Summary Approval Procedures under the Companies Act 2014

The Summary Approval Procedure (SAP) is covered in Chapter 7 of Part 4 of Companies Act 2014.  This is a new procedure which permits certain types of transactions to be carried out that would otherwise be prohibited.

The SAP outlined in the Companies Act 2014  requires both a special resolution to be passed by members and a declaration to be made in writing by a majority of the directors (which must be delivered to the Companies Registration Office).  The timing requirements for such resolutions and declarations are also contained in the section. 

In relation to four of the seven restricted transactions (capital reduction, capital variation on a reorganisation, the treatment of pre-acquisition profits and voluntary winding up), section 208 requires an independent person’s report to be made.  

The report consists of an opinion as to whether the directors declaration is “not unreasonable” and S208 requires the independent person making the report to be a “person who is qualified at the time of the report to be appointed, or continue to be, statutory auditor of the company”.
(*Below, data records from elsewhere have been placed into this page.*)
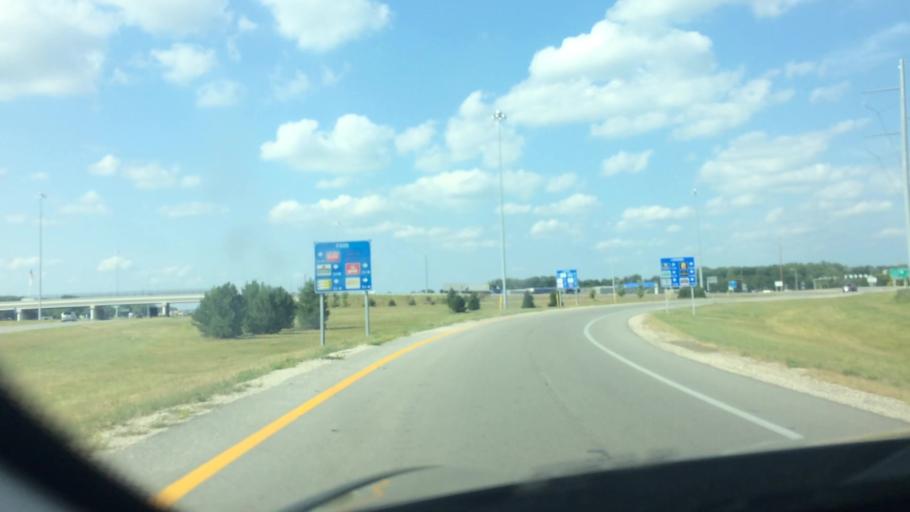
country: US
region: Ohio
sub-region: Lucas County
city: Maumee
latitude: 41.5782
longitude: -83.6906
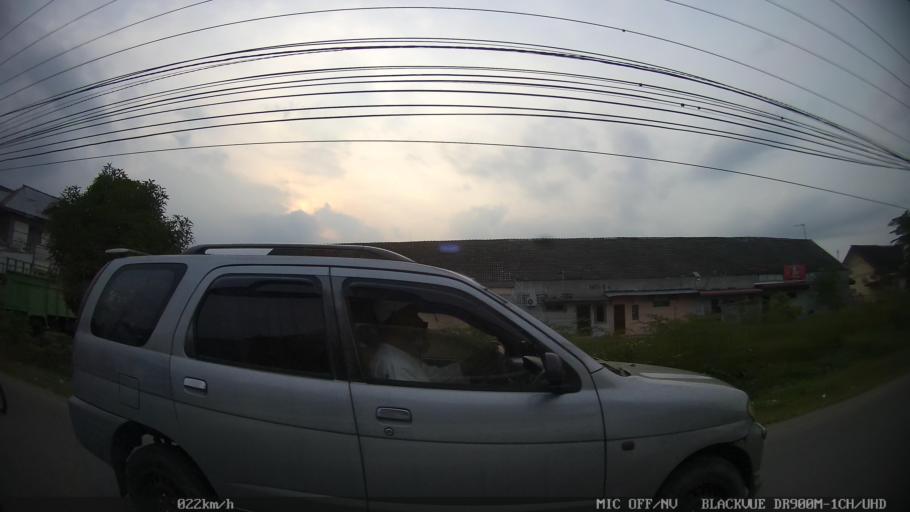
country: ID
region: North Sumatra
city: Sunggal
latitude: 3.5855
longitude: 98.5992
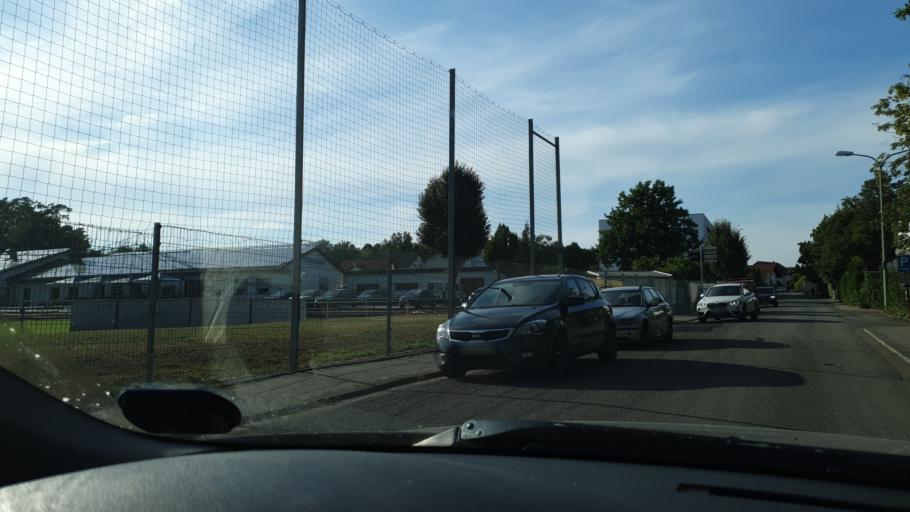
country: DE
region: Rheinland-Pfalz
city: Rodenbach
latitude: 49.4703
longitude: 7.6426
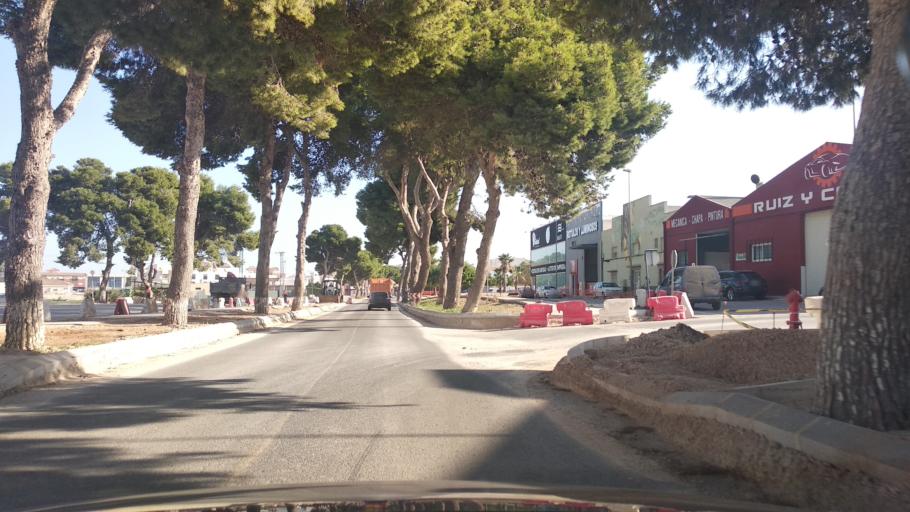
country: ES
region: Murcia
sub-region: Murcia
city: San Javier
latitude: 37.8105
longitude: -0.8381
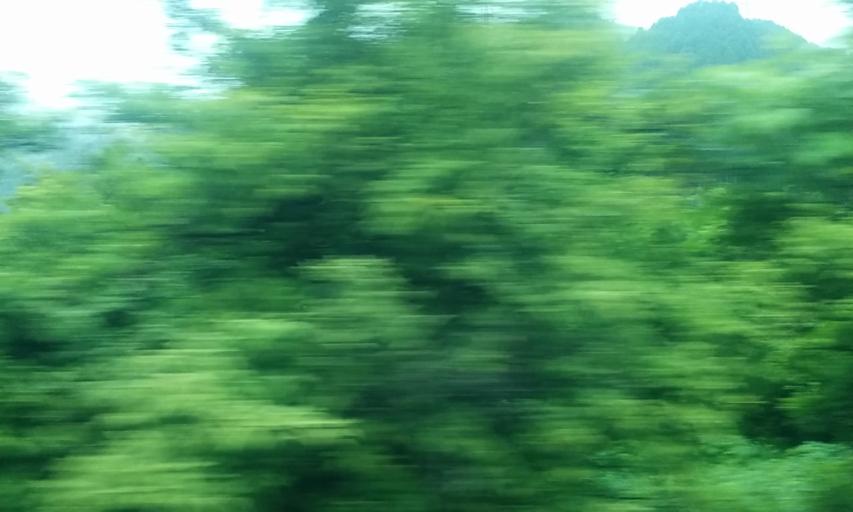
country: JP
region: Tokyo
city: Ome
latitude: 35.8065
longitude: 139.1880
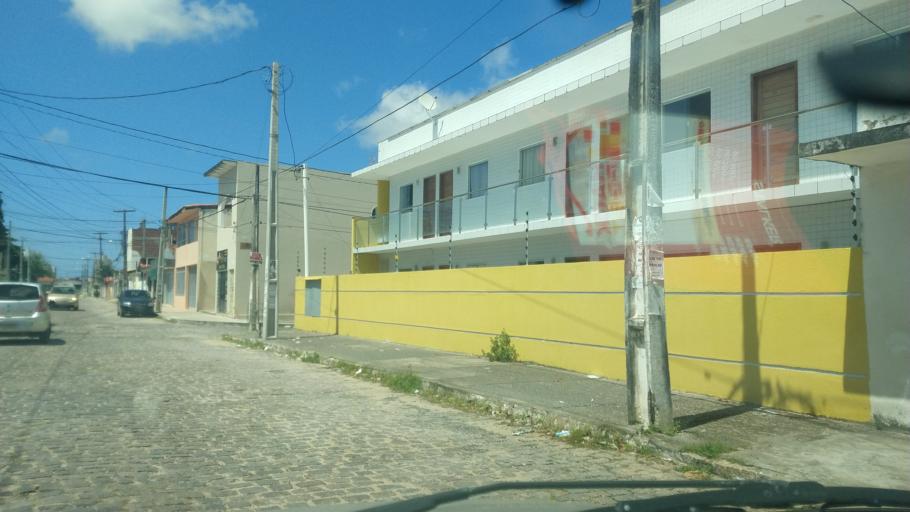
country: BR
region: Rio Grande do Norte
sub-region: Natal
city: Natal
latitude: -5.8565
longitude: -35.2106
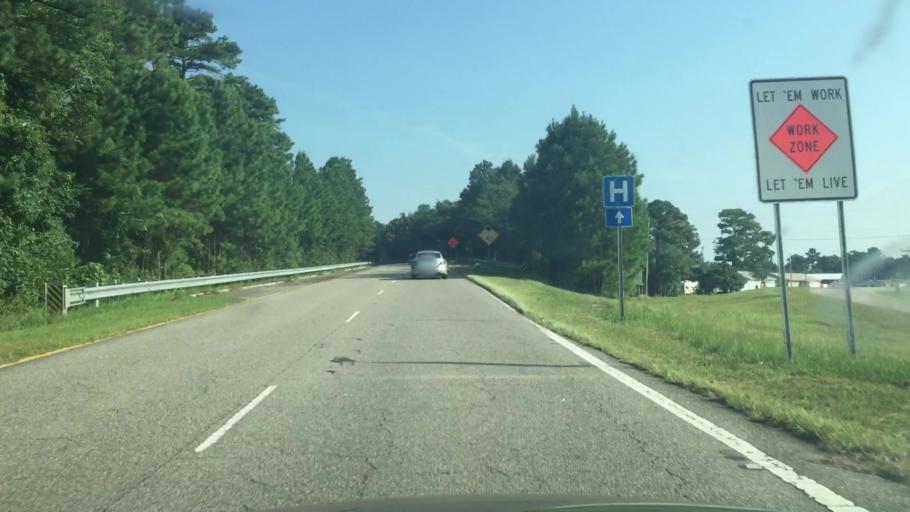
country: US
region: South Carolina
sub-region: Horry County
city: Little River
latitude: 33.8608
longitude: -78.6567
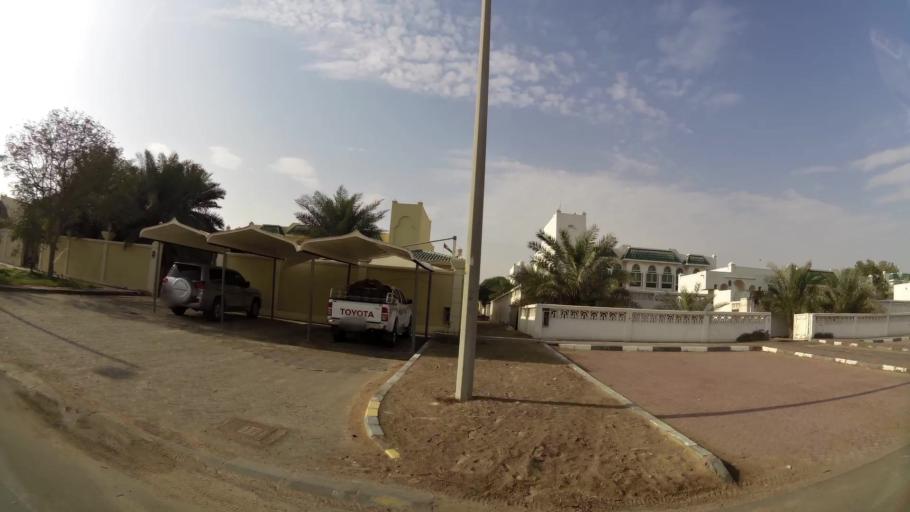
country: AE
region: Abu Dhabi
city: Abu Dhabi
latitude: 24.2632
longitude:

Section 208 also requires the report to be “drawn up in the prescribed form”.  The Companies Act 2014 (Section 208 Report) Regulations 2015 – S.I. No. 218 of 2015 – prescribes the form of a section 208 report.  

Further details on the SAP are contained in section 3 of the Technical Release 05/2015.

Chartered Accountants Ireland is continuing to consider the implications of the provisions dealing with the SAP under the Act, and may issue further commentary in due course.